Des droits des enfants régulièrement bafoués et un appel au sursaut politique
Le Défenseur des enfants Eric Delemar affirme que les droits des enfants sont « régulièrement bafoués » en France et que seule une réaction politique forte peut inverser la tendance. Il souligne que la jeunesse est souvent déconsidérée et que les politiques publiques manquent l’objectif à long terme, se concentrant sur les échéances électorales prochaines. « On déconsidère nos enfants, les enfants ne sont jamais la priorité, ils n’ont pas le droit de vote donc ils ne comptent pas, et pourtant ils sont plus de 14 millions dans notre société », a-t-il déclaré. Il ajoute que « la jeunesse n’a jamais été aussi contrainte qu’aujourd’hui : on la stigmatise, on ne supporte plus que les enfants jouent dans la rue, qu’ils fassent du bruit, et en même temps on leur reproche d’être sans arrêt sur les écrans, à la maison, donc on est dans des injonctions paradoxales », ajoute-t-il. Le manque de considération a des coûts humains, psychologiques et économiques.
Autorité indépendante chargée de veiller au respect des droits, le Défenseur des enfants reçoit en moyenne chaque année plus de 4 000 saisines, notamment sur des atteintes au droit à l’école, « des enfants en danger non repérés » et « des décisions non mises en oeuvre ».

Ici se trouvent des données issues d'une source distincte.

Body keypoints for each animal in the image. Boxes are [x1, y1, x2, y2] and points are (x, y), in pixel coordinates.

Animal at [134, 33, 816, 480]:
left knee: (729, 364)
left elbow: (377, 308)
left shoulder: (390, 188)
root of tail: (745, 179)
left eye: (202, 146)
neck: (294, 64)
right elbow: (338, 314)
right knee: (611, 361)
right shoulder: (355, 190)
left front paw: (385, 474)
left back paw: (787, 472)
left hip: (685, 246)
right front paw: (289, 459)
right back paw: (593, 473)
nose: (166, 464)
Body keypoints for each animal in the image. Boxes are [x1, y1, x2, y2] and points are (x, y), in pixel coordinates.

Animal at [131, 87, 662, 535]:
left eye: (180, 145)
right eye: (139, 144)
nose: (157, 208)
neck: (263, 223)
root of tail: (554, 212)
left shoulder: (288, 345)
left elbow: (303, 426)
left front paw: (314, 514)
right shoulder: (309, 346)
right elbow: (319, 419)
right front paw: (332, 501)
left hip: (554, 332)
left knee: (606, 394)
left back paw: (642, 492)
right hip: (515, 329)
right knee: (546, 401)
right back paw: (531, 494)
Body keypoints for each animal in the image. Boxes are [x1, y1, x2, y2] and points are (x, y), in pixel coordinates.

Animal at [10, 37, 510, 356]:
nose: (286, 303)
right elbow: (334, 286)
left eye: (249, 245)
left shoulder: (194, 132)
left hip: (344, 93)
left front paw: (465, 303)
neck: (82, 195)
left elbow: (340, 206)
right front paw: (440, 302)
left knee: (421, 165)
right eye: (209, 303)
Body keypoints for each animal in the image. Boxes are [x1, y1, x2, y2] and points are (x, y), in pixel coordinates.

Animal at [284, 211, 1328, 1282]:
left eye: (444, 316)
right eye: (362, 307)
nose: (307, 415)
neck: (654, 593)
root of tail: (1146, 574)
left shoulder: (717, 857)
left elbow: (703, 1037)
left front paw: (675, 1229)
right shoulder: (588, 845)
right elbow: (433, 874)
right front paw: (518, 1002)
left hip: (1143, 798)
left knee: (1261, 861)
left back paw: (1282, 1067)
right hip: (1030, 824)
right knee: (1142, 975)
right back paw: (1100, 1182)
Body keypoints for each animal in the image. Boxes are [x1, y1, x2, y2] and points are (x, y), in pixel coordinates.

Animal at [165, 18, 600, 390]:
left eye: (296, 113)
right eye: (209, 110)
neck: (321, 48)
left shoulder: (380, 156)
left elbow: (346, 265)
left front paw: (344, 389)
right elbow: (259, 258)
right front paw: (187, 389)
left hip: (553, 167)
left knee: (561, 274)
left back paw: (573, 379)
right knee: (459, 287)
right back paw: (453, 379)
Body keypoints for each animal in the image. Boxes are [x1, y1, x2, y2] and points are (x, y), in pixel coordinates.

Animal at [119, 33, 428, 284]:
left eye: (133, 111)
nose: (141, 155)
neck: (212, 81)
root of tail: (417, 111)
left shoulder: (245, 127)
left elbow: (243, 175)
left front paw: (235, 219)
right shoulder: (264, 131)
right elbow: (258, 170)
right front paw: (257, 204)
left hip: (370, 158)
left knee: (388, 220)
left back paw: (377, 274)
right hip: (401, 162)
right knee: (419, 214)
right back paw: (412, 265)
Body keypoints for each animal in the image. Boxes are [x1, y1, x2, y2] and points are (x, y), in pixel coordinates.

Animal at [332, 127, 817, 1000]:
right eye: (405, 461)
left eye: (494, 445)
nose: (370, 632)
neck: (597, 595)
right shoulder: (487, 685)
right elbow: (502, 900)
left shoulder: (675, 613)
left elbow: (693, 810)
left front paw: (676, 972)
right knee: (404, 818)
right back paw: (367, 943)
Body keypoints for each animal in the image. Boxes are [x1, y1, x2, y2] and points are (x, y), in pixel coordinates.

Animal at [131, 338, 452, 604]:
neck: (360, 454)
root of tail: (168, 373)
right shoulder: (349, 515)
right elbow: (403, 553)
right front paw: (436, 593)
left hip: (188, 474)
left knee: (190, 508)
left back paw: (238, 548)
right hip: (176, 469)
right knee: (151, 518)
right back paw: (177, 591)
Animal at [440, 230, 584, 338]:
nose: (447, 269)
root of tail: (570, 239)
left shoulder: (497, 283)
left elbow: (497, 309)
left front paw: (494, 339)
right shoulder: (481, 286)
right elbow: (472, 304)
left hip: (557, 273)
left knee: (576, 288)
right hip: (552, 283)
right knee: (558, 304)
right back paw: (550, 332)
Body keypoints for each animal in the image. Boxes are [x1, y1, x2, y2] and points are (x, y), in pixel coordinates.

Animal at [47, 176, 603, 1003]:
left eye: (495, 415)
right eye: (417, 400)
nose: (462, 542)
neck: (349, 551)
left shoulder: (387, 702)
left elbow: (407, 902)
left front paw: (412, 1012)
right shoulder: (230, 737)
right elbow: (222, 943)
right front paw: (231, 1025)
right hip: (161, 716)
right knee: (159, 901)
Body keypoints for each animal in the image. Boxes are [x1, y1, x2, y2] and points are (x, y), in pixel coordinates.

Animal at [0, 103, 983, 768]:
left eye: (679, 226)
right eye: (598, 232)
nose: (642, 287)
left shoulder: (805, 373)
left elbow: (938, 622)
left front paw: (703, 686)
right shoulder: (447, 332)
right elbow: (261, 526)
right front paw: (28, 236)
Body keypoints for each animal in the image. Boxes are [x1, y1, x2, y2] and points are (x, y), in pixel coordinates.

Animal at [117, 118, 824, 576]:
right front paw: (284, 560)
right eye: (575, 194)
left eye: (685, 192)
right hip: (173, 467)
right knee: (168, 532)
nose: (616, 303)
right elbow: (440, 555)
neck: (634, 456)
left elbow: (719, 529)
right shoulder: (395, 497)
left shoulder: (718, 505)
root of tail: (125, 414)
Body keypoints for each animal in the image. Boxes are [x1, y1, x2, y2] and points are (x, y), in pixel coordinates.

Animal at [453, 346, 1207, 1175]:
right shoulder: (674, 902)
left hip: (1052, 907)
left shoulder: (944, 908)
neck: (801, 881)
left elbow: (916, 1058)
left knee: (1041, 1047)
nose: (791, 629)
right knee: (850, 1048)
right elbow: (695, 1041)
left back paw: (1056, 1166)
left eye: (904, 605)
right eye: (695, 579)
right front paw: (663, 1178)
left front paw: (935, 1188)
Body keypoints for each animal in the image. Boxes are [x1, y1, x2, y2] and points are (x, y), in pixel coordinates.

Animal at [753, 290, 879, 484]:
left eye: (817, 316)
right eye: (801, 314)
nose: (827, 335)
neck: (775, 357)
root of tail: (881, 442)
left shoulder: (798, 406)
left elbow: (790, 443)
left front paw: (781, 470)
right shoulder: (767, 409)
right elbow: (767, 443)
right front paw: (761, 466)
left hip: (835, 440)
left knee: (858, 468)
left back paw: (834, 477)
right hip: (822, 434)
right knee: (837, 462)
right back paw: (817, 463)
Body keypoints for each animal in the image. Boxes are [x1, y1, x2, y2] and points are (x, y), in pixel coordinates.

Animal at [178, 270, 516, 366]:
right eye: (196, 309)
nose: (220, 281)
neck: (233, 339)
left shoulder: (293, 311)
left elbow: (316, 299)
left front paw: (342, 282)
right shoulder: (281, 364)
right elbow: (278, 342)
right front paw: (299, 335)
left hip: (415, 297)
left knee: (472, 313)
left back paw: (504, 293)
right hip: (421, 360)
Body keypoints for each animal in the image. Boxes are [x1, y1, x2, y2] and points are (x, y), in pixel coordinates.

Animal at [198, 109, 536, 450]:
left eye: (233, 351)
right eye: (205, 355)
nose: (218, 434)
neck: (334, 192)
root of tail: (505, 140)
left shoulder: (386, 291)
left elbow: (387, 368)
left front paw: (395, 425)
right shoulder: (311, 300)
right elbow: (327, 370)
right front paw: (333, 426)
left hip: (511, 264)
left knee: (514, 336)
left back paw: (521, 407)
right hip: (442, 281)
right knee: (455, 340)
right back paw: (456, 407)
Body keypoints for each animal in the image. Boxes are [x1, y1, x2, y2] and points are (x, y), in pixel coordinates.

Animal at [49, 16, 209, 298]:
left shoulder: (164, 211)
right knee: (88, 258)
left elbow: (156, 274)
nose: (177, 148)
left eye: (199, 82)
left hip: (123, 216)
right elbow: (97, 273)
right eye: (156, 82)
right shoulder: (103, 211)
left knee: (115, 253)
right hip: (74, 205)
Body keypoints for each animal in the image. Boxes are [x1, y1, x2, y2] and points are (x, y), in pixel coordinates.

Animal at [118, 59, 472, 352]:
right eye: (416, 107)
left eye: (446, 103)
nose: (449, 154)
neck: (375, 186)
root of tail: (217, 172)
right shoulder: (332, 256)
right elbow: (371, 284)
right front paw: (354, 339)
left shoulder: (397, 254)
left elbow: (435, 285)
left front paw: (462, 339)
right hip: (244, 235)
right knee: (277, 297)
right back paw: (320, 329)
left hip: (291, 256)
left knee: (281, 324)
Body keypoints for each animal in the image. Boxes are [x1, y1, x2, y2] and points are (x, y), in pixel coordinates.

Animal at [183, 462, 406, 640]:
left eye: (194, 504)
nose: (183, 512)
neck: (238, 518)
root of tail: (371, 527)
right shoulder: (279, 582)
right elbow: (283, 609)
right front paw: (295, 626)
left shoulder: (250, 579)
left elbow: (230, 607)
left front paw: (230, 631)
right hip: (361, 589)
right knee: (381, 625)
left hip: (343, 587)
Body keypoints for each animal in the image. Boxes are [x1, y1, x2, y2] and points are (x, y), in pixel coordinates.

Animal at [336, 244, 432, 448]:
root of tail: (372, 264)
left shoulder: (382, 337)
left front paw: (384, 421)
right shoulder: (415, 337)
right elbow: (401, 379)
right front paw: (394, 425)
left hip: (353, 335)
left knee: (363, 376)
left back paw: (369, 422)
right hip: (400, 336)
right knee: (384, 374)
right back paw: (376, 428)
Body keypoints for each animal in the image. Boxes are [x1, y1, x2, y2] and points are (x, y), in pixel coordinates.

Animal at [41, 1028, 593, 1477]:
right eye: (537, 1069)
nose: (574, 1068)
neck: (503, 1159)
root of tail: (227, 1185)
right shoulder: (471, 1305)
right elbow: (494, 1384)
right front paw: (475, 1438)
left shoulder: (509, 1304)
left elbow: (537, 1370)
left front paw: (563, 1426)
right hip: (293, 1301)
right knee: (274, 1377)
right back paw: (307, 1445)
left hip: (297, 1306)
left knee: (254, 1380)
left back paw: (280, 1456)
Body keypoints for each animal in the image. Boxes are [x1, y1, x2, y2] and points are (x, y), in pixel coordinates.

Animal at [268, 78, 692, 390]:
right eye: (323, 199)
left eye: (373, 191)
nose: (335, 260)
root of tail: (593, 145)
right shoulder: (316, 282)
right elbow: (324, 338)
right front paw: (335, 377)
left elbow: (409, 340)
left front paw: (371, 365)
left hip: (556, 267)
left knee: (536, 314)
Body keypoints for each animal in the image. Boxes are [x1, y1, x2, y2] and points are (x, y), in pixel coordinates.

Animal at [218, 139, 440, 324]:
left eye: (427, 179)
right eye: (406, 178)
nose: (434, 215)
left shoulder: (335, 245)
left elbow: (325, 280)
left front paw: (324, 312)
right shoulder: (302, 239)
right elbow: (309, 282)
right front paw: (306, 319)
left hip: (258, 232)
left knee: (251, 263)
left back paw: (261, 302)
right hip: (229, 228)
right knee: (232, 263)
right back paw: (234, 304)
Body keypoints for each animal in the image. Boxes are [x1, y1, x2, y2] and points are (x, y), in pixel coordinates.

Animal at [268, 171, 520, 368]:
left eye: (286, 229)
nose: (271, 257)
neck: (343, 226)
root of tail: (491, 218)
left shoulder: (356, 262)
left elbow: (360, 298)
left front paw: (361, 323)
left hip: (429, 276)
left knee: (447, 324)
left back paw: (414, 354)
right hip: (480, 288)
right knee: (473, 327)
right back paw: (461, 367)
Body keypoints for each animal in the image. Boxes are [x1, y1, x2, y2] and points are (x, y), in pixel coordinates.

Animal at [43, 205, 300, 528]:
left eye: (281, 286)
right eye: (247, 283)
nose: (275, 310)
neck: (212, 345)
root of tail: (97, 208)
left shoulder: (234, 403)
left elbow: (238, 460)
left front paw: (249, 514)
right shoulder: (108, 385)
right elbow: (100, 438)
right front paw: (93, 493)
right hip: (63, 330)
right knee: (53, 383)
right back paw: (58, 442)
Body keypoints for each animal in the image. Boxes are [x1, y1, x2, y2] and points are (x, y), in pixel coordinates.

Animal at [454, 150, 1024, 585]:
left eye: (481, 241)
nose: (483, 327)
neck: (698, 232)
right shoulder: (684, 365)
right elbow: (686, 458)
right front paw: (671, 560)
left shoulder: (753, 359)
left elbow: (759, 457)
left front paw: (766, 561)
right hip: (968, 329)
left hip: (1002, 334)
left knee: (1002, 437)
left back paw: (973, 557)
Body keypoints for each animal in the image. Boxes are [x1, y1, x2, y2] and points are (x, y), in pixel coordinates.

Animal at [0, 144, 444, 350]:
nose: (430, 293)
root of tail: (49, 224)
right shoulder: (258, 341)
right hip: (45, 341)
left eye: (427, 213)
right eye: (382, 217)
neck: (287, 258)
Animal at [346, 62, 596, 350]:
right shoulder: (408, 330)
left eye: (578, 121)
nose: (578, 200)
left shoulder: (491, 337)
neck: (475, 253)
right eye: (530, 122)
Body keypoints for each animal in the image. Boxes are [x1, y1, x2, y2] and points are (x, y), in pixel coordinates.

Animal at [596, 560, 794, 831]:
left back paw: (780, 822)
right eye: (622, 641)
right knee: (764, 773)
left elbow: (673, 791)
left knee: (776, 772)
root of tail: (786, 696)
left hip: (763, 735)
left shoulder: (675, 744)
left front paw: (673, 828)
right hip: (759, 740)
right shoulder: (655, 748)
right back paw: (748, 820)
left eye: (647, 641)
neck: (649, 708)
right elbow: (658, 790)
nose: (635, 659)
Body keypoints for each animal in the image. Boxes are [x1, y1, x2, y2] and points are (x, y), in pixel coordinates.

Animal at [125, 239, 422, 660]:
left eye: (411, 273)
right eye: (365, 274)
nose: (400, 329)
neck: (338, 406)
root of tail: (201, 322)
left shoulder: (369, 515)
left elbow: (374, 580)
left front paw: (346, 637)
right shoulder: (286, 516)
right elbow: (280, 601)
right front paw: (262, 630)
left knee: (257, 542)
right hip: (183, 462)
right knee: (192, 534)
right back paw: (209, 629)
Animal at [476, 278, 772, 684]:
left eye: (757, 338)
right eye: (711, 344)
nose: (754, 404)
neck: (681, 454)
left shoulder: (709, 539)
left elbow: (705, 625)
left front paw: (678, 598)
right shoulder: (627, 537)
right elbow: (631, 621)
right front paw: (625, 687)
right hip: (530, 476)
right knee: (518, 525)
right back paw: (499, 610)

La polémique No Kid et les réactions
La discussion s’est cristallisée autour de la polémique d’une offre Optimum « sans enfants » de la SNCF, qui a suscité des réactions et mis en lumière les tensions autour de l’accès aux espaces publics pour les mineurs. Sans se prononcer sur le cas précis, le Défenseur des enfants a jugé la tendance à des espaces « no kid » « scandaleuse ». « Qui oserait dire aujourd’hui qu’il faut interdire tel espace de transport, tel espace public, à telle catégorie d’adultes ? », s’est-il interrogé. Or on a des politiques publiques qui sont court-termistes, on ne s’adresse pas aux générations précédentes, aux générations suivantes, on s’adresse aux élections prochaines, dénonce-t-il.
Cette controverse rappelle que les droits des enfants exigent une approche de long terme et des actions concrètes pour protéger l’enfance, tout en tenant compte des réalités sociales et des espaces publics.